--- Aim of the exercise ---
Each line that includes "discountPrice" must be copied from the records.

--- Dataset extract ---
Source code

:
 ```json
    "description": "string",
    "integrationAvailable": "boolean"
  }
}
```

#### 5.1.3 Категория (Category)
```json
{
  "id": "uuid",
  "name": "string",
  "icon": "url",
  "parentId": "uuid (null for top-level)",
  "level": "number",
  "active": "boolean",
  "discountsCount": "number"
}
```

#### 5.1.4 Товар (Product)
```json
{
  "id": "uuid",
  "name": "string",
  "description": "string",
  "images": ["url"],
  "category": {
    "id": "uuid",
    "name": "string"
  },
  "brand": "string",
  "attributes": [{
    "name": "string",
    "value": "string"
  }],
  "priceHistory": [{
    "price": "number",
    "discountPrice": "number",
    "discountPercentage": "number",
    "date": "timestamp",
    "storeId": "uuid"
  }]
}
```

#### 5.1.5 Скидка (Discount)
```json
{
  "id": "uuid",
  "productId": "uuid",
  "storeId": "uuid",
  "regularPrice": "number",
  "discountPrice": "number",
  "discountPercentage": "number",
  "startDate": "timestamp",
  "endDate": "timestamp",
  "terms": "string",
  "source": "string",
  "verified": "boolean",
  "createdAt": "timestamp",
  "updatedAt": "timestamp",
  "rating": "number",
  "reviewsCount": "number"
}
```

--- Answer to this exercise ---
    "discountPrice": "number",
  "discountPrice": "number",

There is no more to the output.